I have some data (approximatly 5 Mio of items in 1500 tables, 10GB) in azure tables. The entities can be large and contain some serialized binary data in the protobuf format.
I have to process all of them and transform it to another structure. This processing is not thread safe. I also process some data from a mongodb replica set using the same code (the mongodb is hosted in another datacenter).
For debugging purposes I log the throughput and realized that it is very low. With mongodb I have a throughput of 5000 items / sec, with azure table storage only 30 items per second.
To improve the performance I try to use TPL dataflow, but it doesnt help:
public async Task QueryAllAsync(Action<StoredConnectionSetModel> handler)
{
List<CloudTable> tables = await QueryAllTablesAsync(companies, minDate);
ActionBlock<StoredConnectionSetModel> handlerBlock = new ActionBlock<StoredConnectionSetModel>(handler, new ExecutionDataflowBlockOptions { MaxDegreeOfParallelism = 1 });
ActionBlock<CloudTable> downloaderBlock = new ActionBlock<CloudTable>(x => QueryTableAsync(x, s => handlerBlock.Post(s), completed), new ExecutionDataflowBlockOptions { MaxDegreeOfParallelism = 20 });
foreach (CloudTable table in tables)
{
downloaderBlock.Post(table);
}
}
private static async Task QueryTableAsync(CloudTable table, Action<StoredConnectionSetModel> handler)
{
TableQuery<AzureTableEntity<StoredConnectionSetModel>> query = new TableQuery<AzureTableEntity<StoredConnectionSetModel>>();
TableContinuationToken token = null;
do
{
TableQuerySegment<AzureTableEntity<StoredConnectionSetModel>> segment = await table.ExecuteQuerySegmentedAsync<AzureTableEntity<StoredConnectionSetModel>>(query, token);
foreach (var entity in segment.Results)
{
handler(entity.Entity);
}
token = segment.ContinuationToken;
}
while (token != null)
}
I run the batch process on my local machine (with 100mbit connection) and in azure (as worker role) and it is very strange, that the throughput on my machine is higher (100 items / sec) than on azure. I reach my max capacity of the internet connection locally but the worker role should not have this 100mbit limitation I hope.

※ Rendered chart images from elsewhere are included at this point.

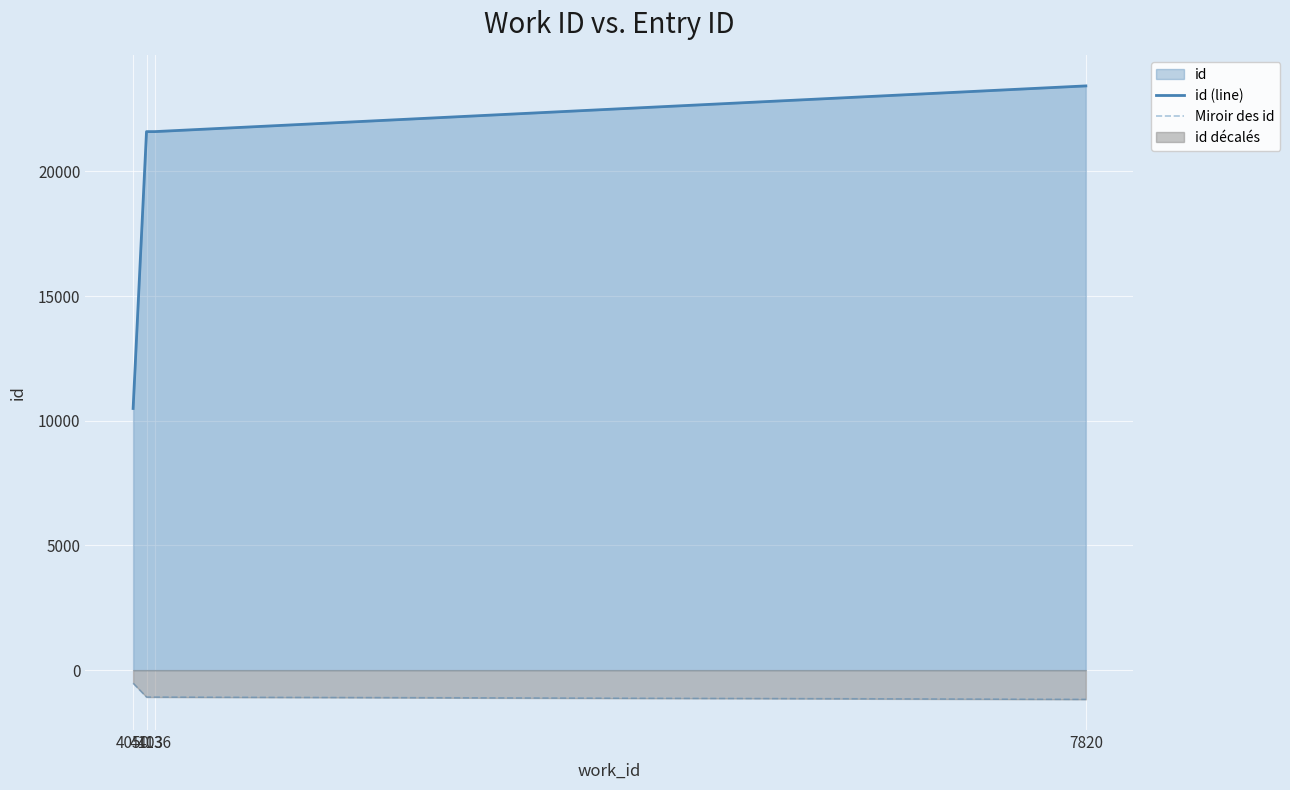

What is the maximum value shown in the chart?

23429.0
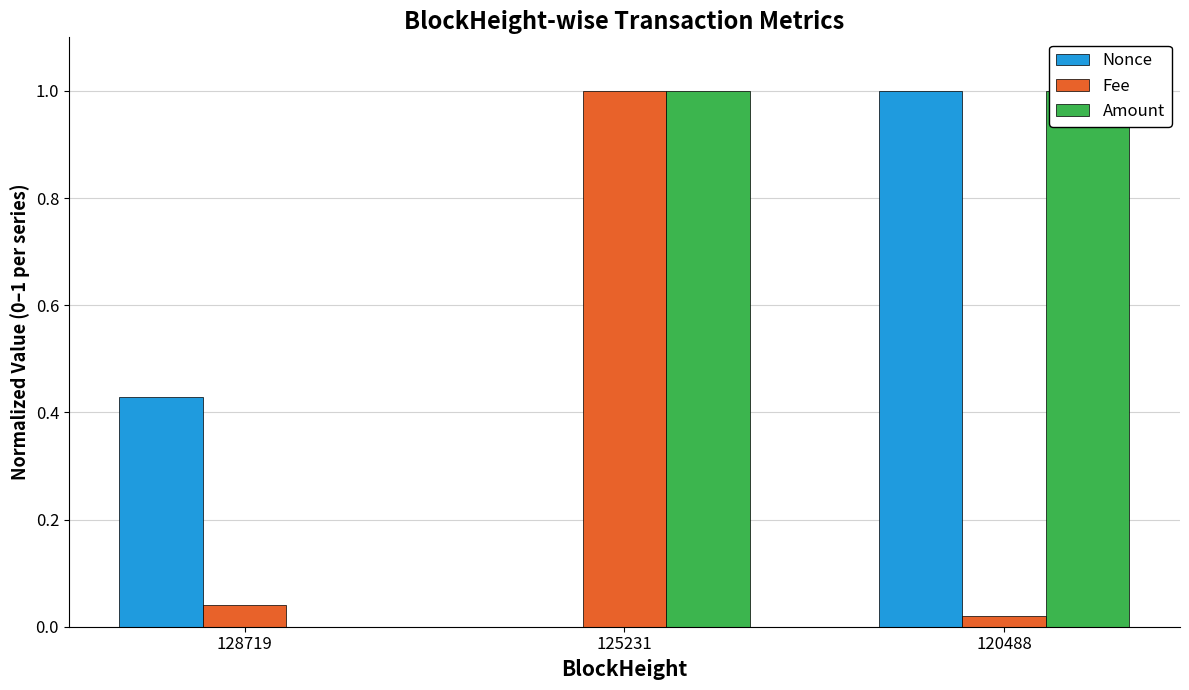

Does the chart contain stacked bars?

No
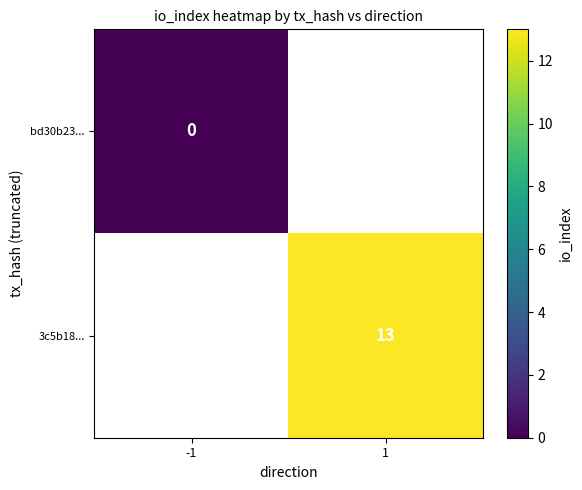

Is the value of 3c5b18... at 1 greater than the value of bd30b23... at -1?

Yes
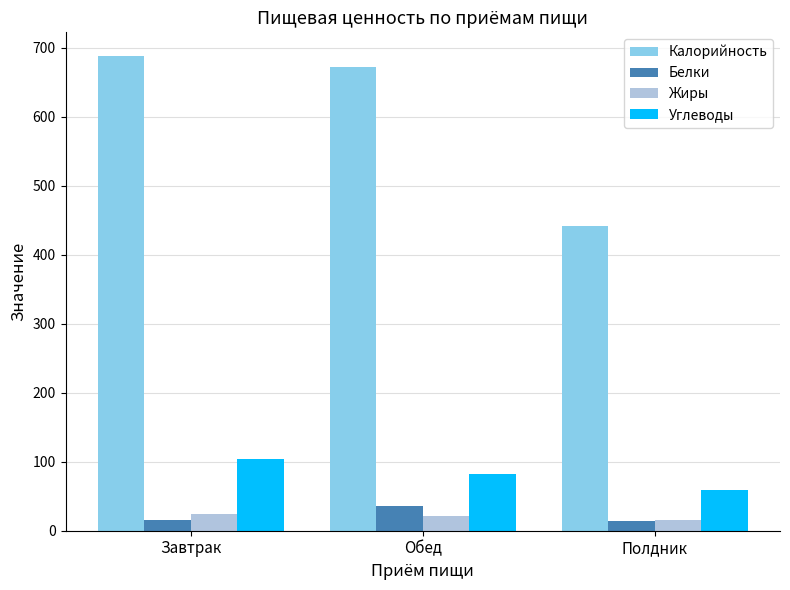

At how many categories does at least one series exceed 407?

3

How can I increase the throughput? I have no ideas what is going wrong here.
EDIT: I realized that I was wrong with the 30items per second. It is often higher (100/sec), depending on the size of the items I guess. According to the documentation (http://azure.microsoft.com/en-us/documentation/articles/storage-performance-checklist/#subheading10) there is a limit:
The scalability limit for accessing tables is up to 20,000 entities (1KB each) per second for an account. This are only 19MB / sec, not so impressive, if you keep in mind, that there are also normal requests from the production system). Probably I test it to use multiple accounts.
EDIT #2: I made two single tests, starting with a list of 500 keys [1...500] (Pseudo Code)
Test#1 Old approach (TABLE 1)
foreach (key1 in keys)
foreach (key2 in keys)
insert new Entity { paritionkey = key1, rowKey = key2 }
Test#2 New approach (TABLE 2)
numpartitions = 100
foreach (key1 in keys)
foreach (key2 in keys)
insert new Entity { paritionkey = (key1 + key2).GetHashCode() % numParitions, rowKey = key1 + key2 }
Each entity gets another property with 10KB of random text data.
Then I made the query tests, in the first case I just query all entities from Table 1 in one thread (sequential)
In the next test I create on task for each partitionkey and query all entities from Table 2 (parallel). I know that the test is no that good, because in my production environment I have a lot more partitions than only 500 per table, but it doesnt matter. At least the second attempt should perform well.
It makes no difference. My max throughput is 600 entities/sec, varying from 200 to 400 the most of the time. The documentation says that I can query 20.000 entities / sec (with 1 KB each), so I should get at least 1500 or so in average, I think. I tested it on a machine with 500MBit internet connection and I only reached about 30mbit, so this should not be the problem.